• ACTIVITY:
Everything in the listing should be copied exactly, save for the pictures.

BEGIN GIVEN RECORDS

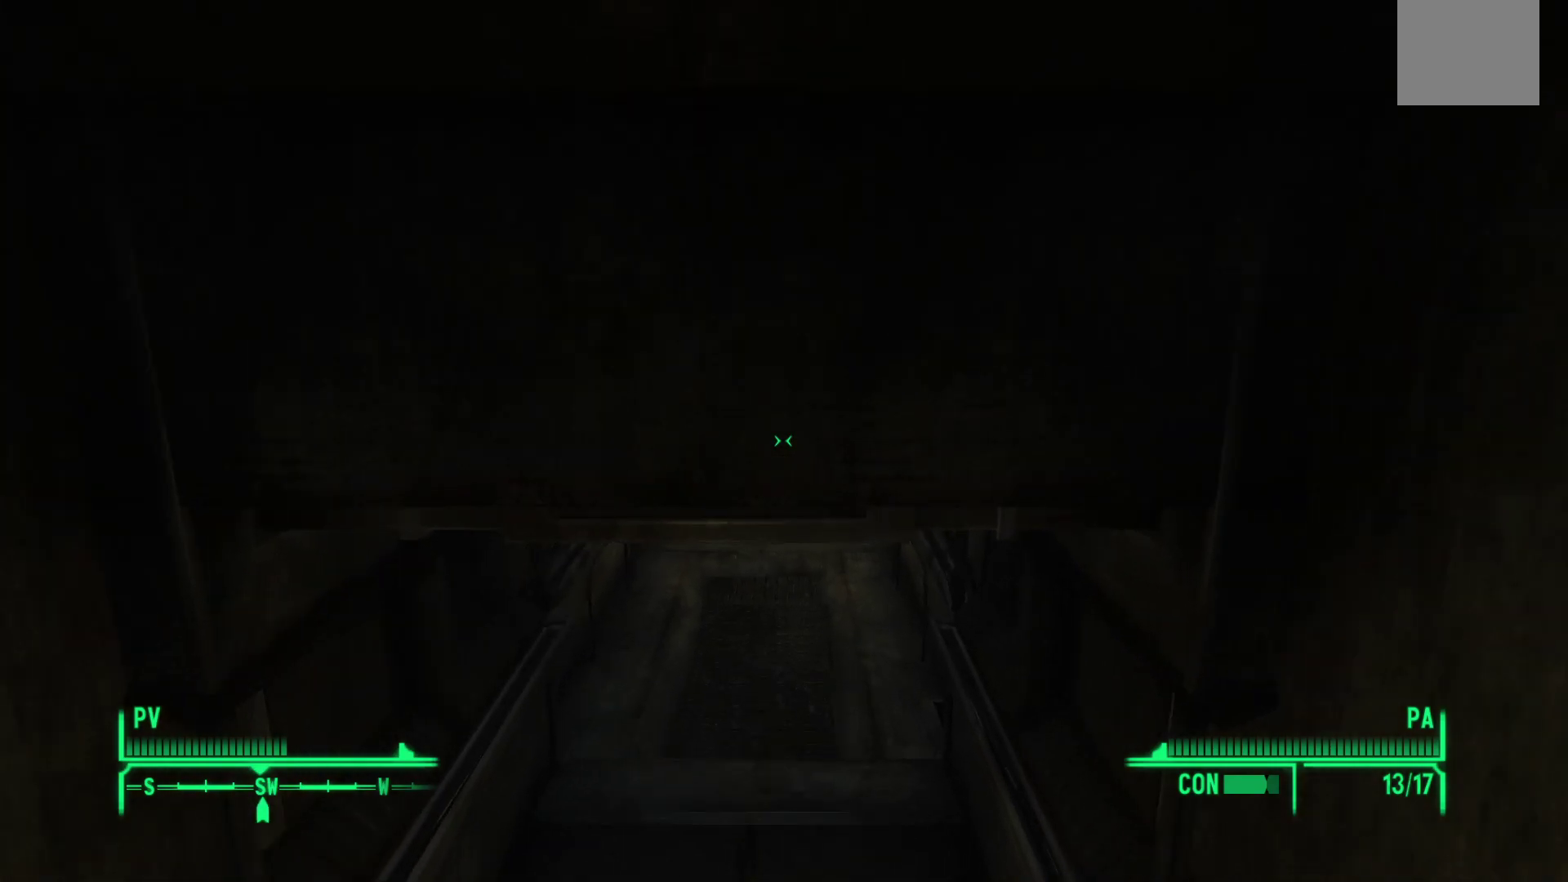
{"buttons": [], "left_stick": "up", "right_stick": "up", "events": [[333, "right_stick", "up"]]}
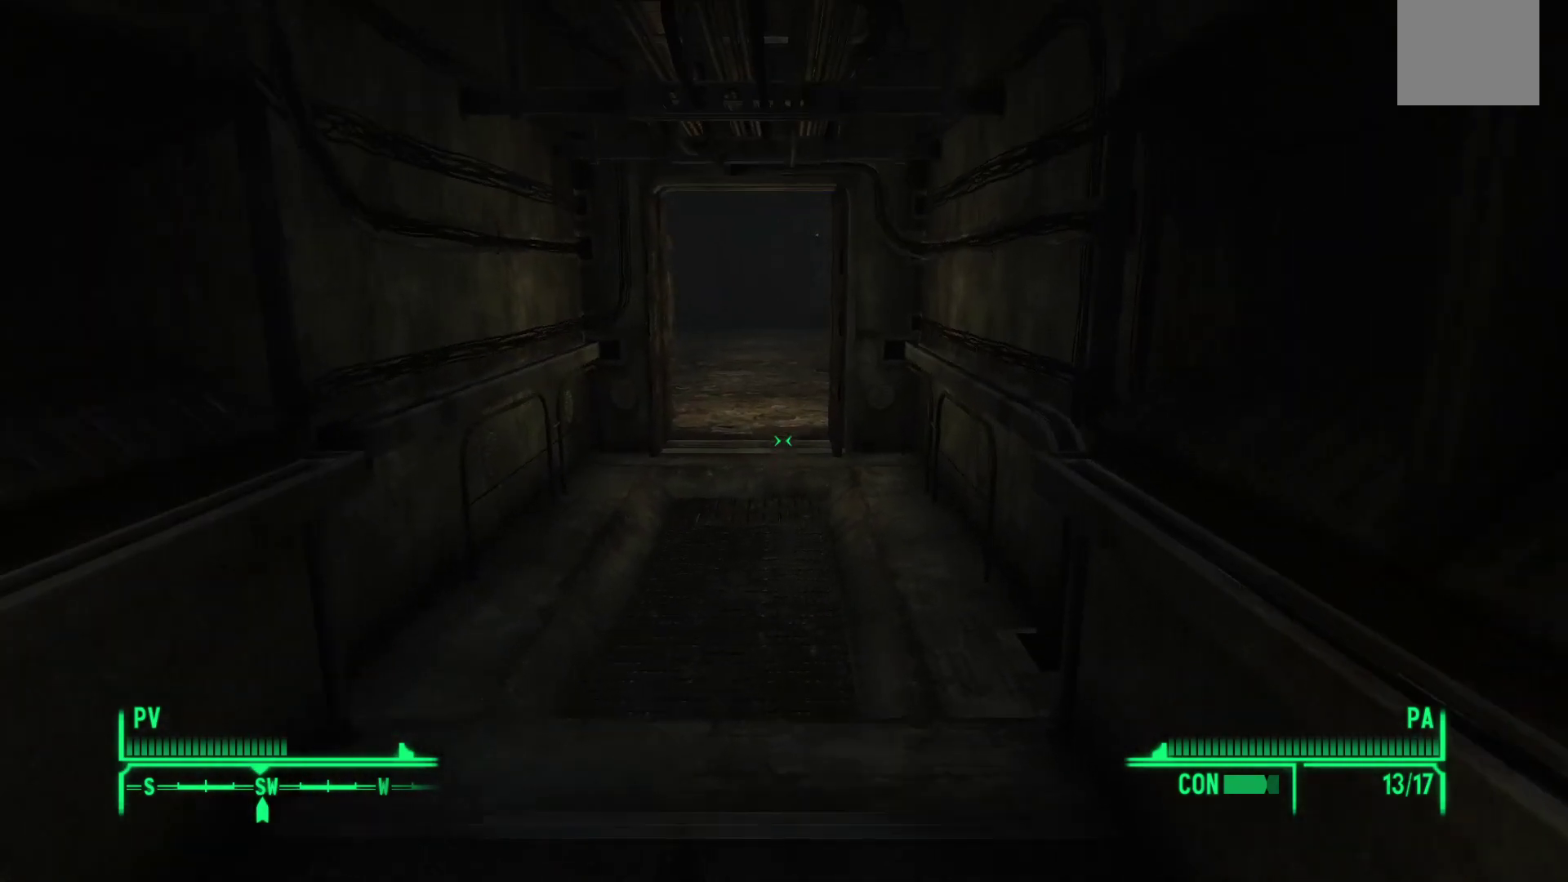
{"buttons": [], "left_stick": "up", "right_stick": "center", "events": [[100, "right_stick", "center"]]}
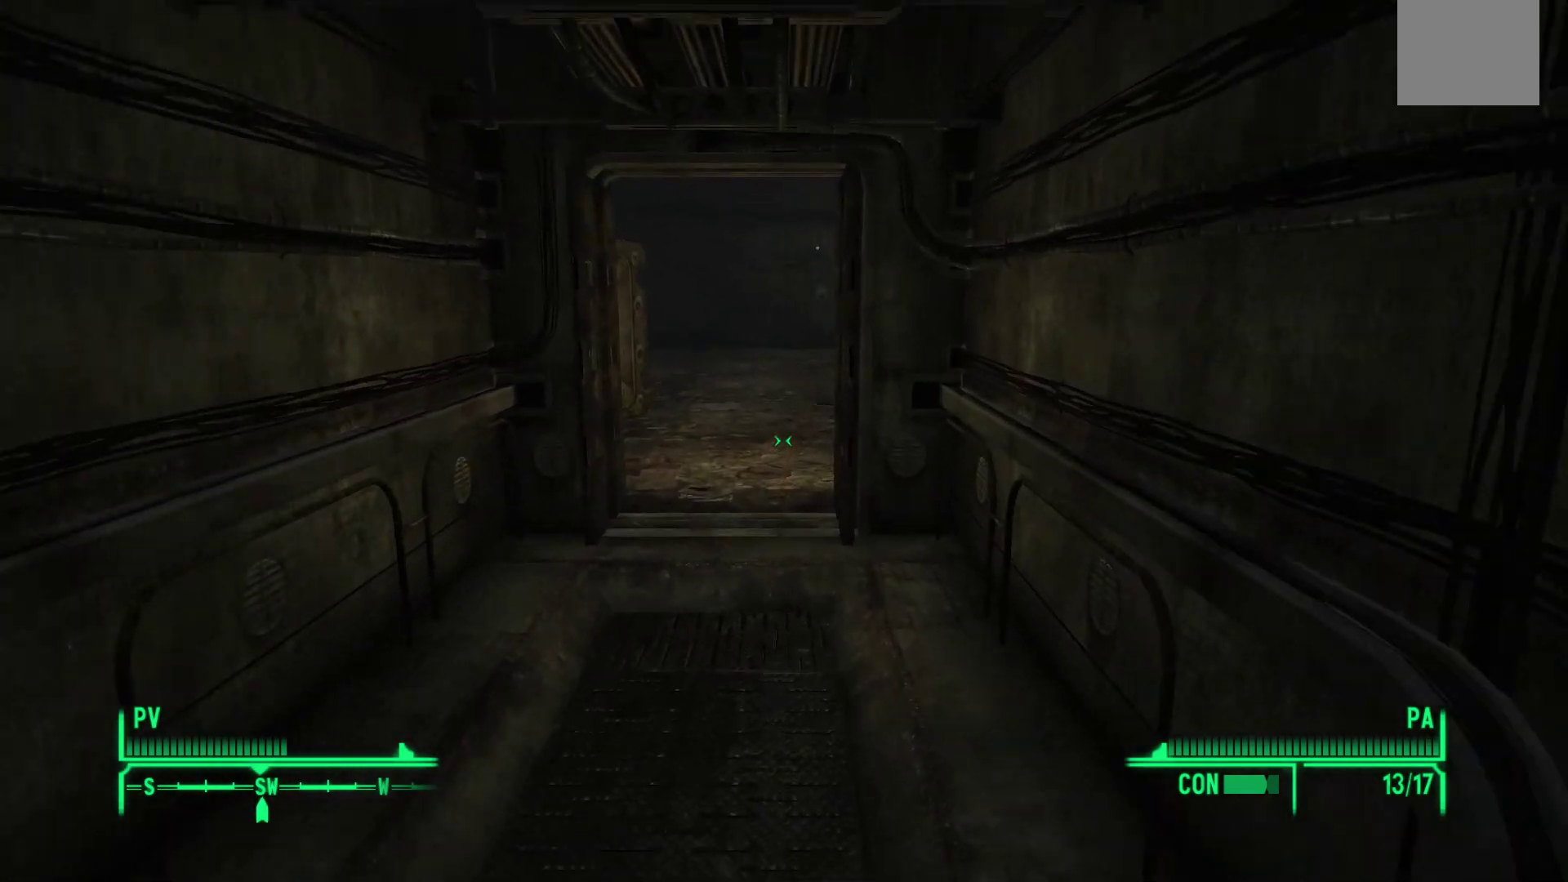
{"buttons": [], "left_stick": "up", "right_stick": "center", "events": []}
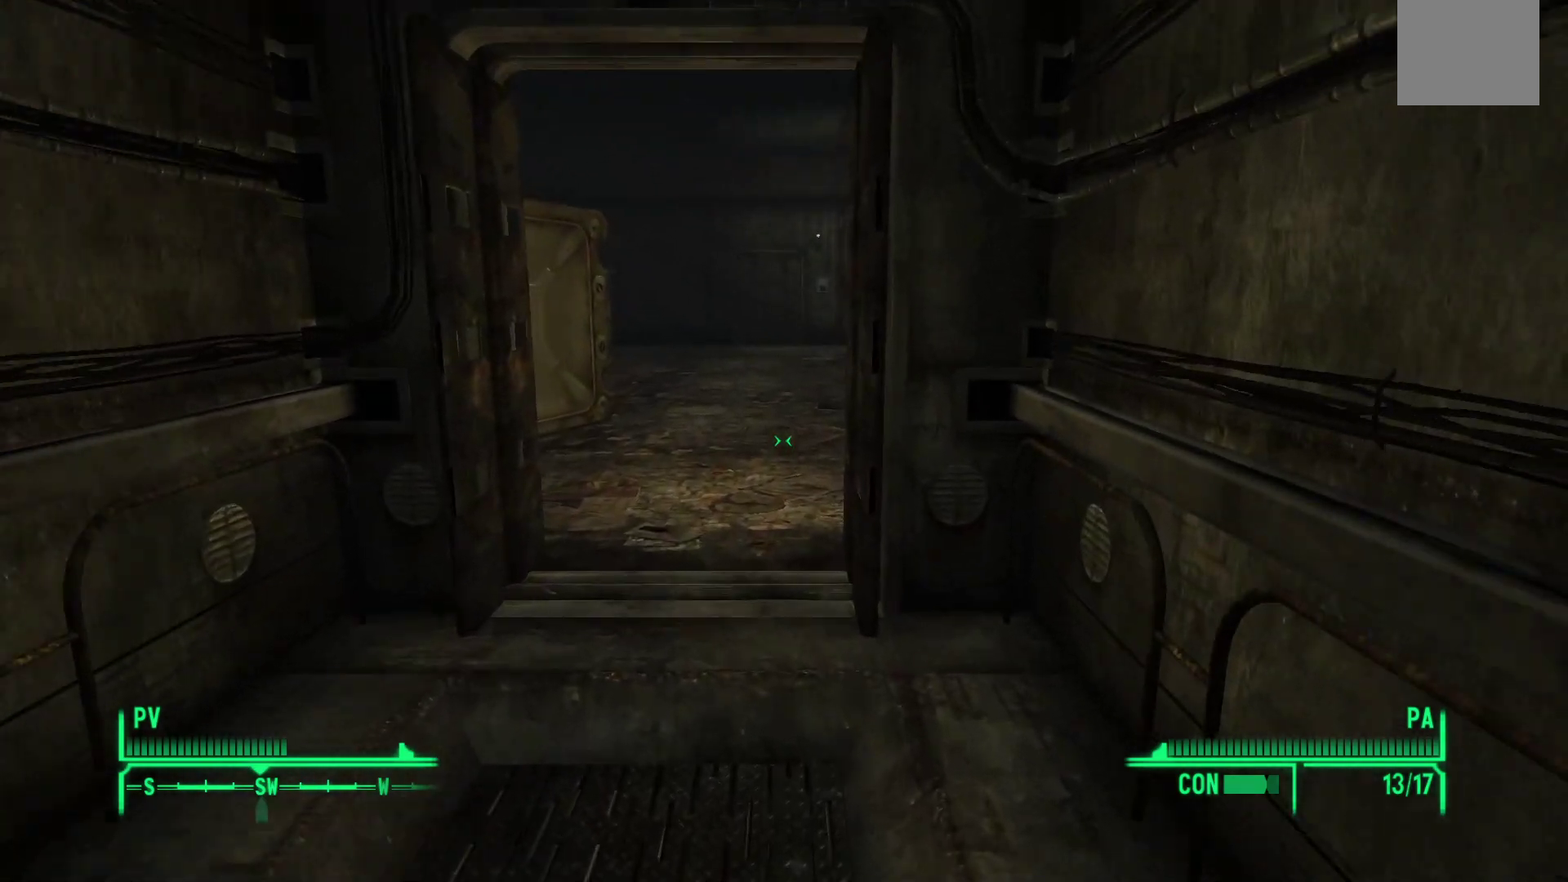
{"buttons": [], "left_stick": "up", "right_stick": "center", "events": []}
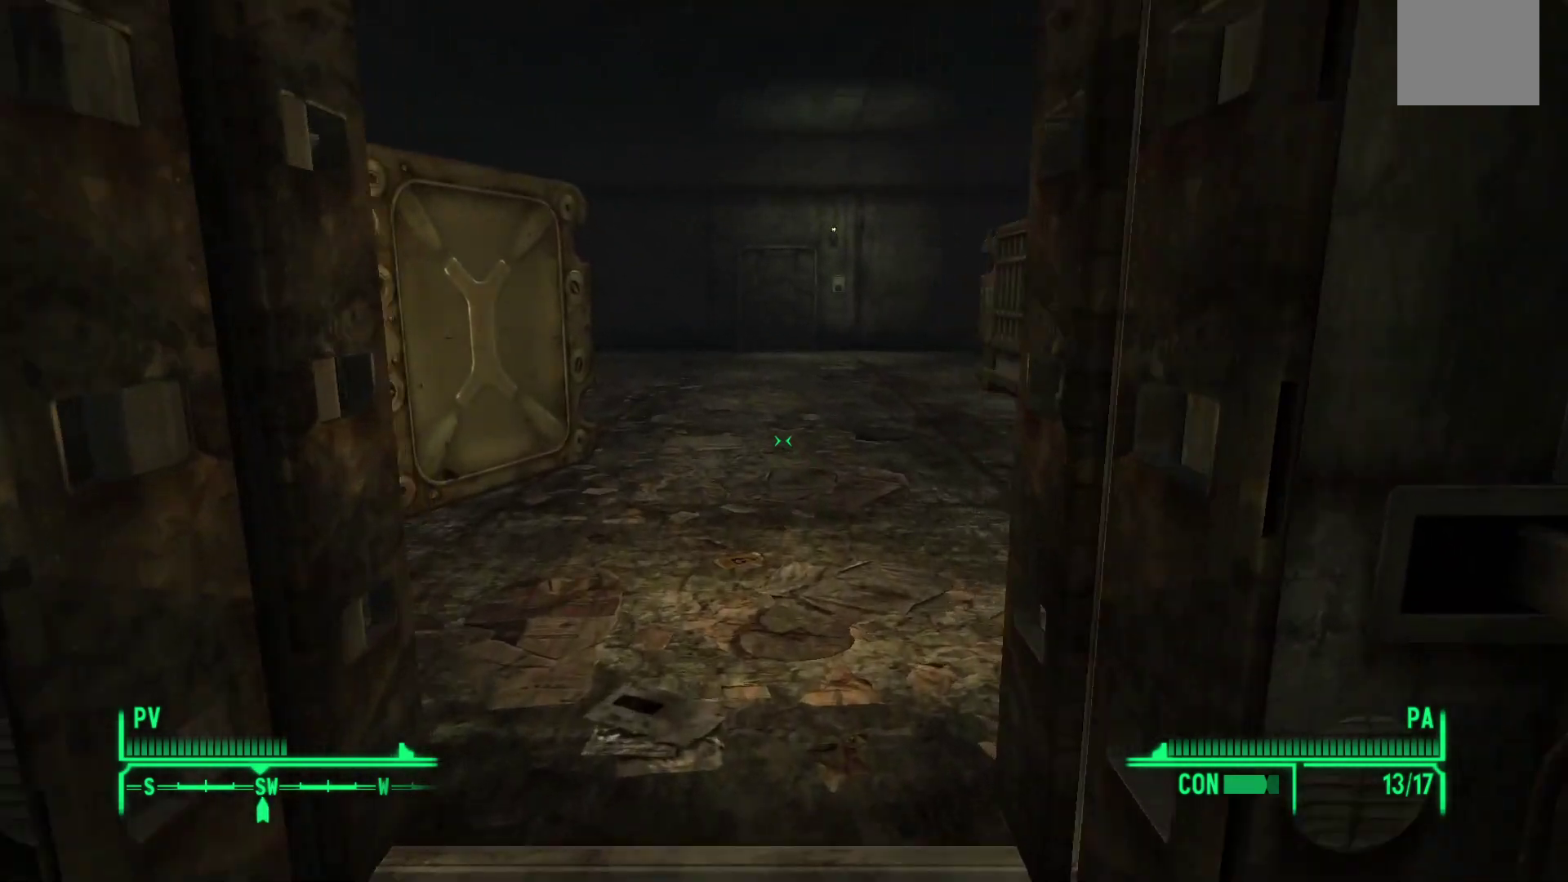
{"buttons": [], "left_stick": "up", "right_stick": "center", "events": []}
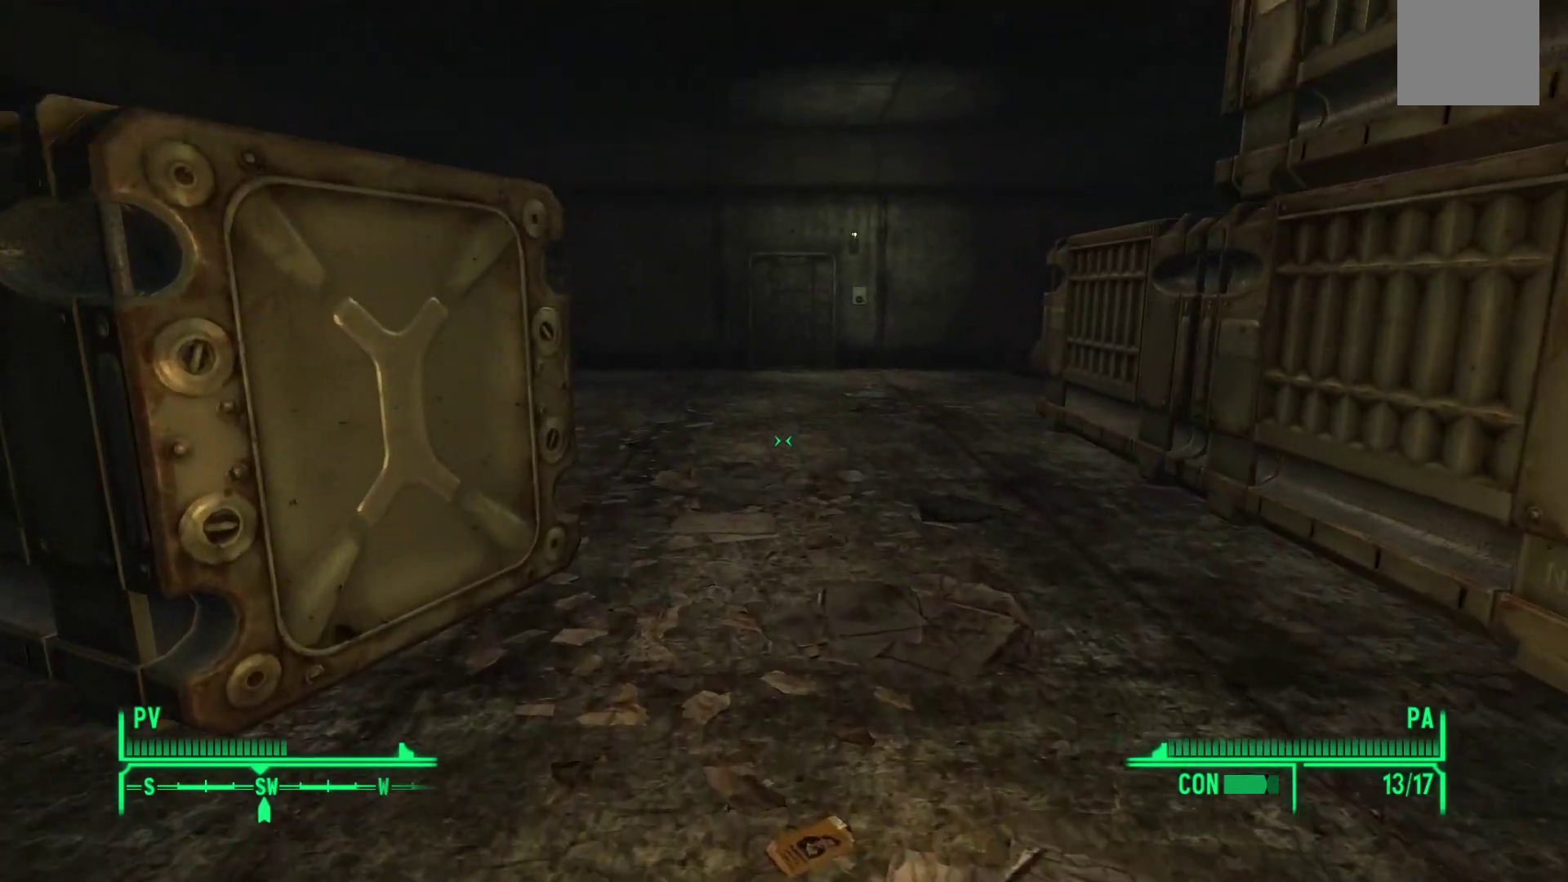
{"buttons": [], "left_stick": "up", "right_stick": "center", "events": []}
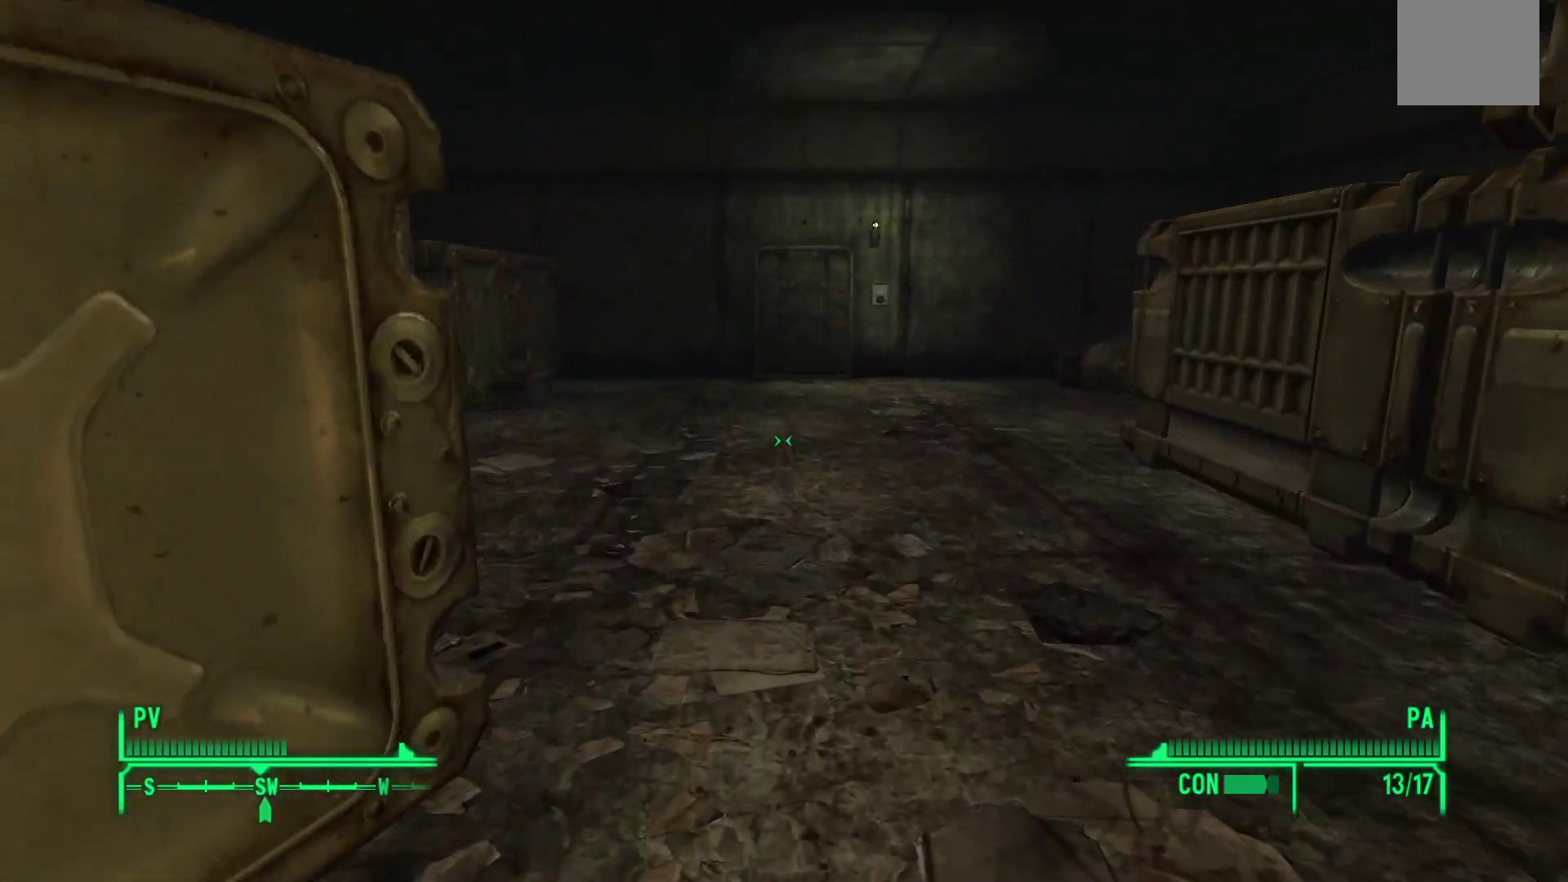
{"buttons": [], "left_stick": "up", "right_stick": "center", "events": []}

END GIVEN RECORDS

• WRITTEN RESPONSE:
{"buttons": [], "left_stick": "up", "right_stick": "up", "events": [[333, "right_stick", "up"]]}
{"buttons": [], "left_stick": "up", "right_stick": "center", "events": [[100, "right_stick", "center"]]}
{"buttons": [], "left_stick": "up", "right_stick": "center", "events": []}
{"buttons": [], "left_stick": "up", "right_stick": "center", "events": []}
{"buttons": [], "left_stick": "up", "right_stick": "center", "events": []}
{"buttons": [], "left_stick": "up", "right_stick": "center", "events": []}
{"buttons": [], "left_stick": "up", "right_stick": "center", "events": []}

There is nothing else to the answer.